Evaluate the following integral : $\int\limits_{0}^{\dfrac{\pi }{2}}{{{\sin }^{3}}xdx}$

Answer 1

Hint: Convert \[{{\sin }^{2}}x=1-{{\cos }^{2}}x\]${{\sin }^{3}}x=\sin x\left( 1-{{\cos }^{2}}x \right)$and solve as two separate integrals and later add it.

Complete step-by-step answer:

We are given the following definite integral to evaluate,

$\int\limits_{0}^{\dfrac{\pi }{2}}{{{\sin }^{3}}xdx}$

Now, let’s consider the integral as ‘I’.

So,

I=$\int\limits_{0}^{\dfrac{\pi }{2}}{{{\sin }^{3}}xdx}$

Now, we will transform I as,

We know that, \[{{\sin }^{2}}x=1-{{\cos }^{2}}x\]

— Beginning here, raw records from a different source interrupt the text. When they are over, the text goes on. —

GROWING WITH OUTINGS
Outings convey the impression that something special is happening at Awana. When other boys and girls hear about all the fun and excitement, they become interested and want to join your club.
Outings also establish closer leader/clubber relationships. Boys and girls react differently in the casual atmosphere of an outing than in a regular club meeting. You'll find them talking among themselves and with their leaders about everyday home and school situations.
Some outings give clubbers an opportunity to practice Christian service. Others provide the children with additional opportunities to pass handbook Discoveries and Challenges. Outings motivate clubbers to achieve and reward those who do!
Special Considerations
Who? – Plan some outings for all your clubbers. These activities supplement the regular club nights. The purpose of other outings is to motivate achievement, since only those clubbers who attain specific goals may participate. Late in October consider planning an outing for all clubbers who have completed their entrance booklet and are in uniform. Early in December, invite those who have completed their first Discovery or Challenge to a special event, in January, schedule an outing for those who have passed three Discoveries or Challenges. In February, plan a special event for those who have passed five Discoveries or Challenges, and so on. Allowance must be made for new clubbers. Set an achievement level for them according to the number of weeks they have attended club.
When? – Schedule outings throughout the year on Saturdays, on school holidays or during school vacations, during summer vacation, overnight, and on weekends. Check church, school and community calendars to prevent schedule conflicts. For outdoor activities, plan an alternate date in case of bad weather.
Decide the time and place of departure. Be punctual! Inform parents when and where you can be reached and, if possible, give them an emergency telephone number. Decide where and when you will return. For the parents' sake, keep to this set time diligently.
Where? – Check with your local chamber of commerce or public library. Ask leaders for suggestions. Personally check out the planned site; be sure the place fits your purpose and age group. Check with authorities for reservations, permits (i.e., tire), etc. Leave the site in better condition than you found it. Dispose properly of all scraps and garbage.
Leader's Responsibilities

$I=\int\limits_{0}^{\dfrac{\pi }{2}}{\sin x\left( 1-{{\cos }^{2}}x \right)}dx$

\[\Rightarrow I=\int\limits_{0}^{\dfrac{\pi }{2}}{(\sin x-\sin x{{\cos }^{2}}x})dx\]

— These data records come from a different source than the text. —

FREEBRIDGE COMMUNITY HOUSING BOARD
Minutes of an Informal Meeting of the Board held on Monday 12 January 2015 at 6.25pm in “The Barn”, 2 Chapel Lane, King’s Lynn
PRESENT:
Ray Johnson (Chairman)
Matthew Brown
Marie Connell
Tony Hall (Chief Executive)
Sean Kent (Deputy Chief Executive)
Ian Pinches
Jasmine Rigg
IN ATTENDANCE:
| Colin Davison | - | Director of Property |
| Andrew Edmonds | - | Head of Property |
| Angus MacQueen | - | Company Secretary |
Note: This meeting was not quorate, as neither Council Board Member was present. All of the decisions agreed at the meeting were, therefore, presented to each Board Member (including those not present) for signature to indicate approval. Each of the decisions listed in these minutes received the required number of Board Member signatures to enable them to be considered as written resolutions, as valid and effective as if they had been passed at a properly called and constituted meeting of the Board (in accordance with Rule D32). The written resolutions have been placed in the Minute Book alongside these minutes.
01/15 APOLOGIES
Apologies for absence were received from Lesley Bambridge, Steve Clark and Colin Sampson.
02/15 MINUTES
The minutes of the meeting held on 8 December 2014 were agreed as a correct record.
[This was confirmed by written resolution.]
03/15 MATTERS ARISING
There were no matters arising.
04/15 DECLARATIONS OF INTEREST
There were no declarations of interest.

\[\Rightarrow I=\int\limits_{0}^{\dfrac{\pi }{2}}{(\sin x)+\int\limits_{0}^{\dfrac{\pi }{2}}{(-\sin x)}{{\cos }^{2}}x}dx\]

Let \[I=A+B\] where,

\[A=\int\limits_{0}^{\dfrac{\pi }{2}}{(\sin x)}\]

\[B=\int\limits_{0}^{\dfrac{\pi }{2}}{(-\sin x)}{{\cos }^{2}}xdx\]

In B, let \[\cos x\]=t. So, \[(-\sin x)dx=dt\]

\[B=\int{{{t}^{2}}dt}=\dfrac{{{t}^{3}}}{3}=\dfrac{{{\cos }^{3}}x}{3}\]

Now,

\[I=-\cos x+\dfrac{{{\cos }^{3}}x}{3}\]

Now, we will apply the given limits,

\[\left[ -\cos x+\dfrac{{{\cos }^{3}}x}{3} \right]_{0}^{\dfrac{\pi }{2}}\]

\[\begin{align}

  & =\left[ -\cos \dfrac{\pi }{2}+\dfrac{{{\cos }^{3}}\dfrac{\pi }{2}}{3} \right]-\left[ -\cos 0+\dfrac{{{\cos }^{3}}0}{3} \right] \\

 & =0-\left[ -1+\dfrac{1}{3} \right]=1-\dfrac{1}{3}=\dfrac{2}{3} \\

\end{align}\]

So, the answer is \[\dfrac{2}{3}\].

Note: While solving the definite integral students must carefully apply the limits after simplifying the given integral and do calculations carefully to avoid error in answer.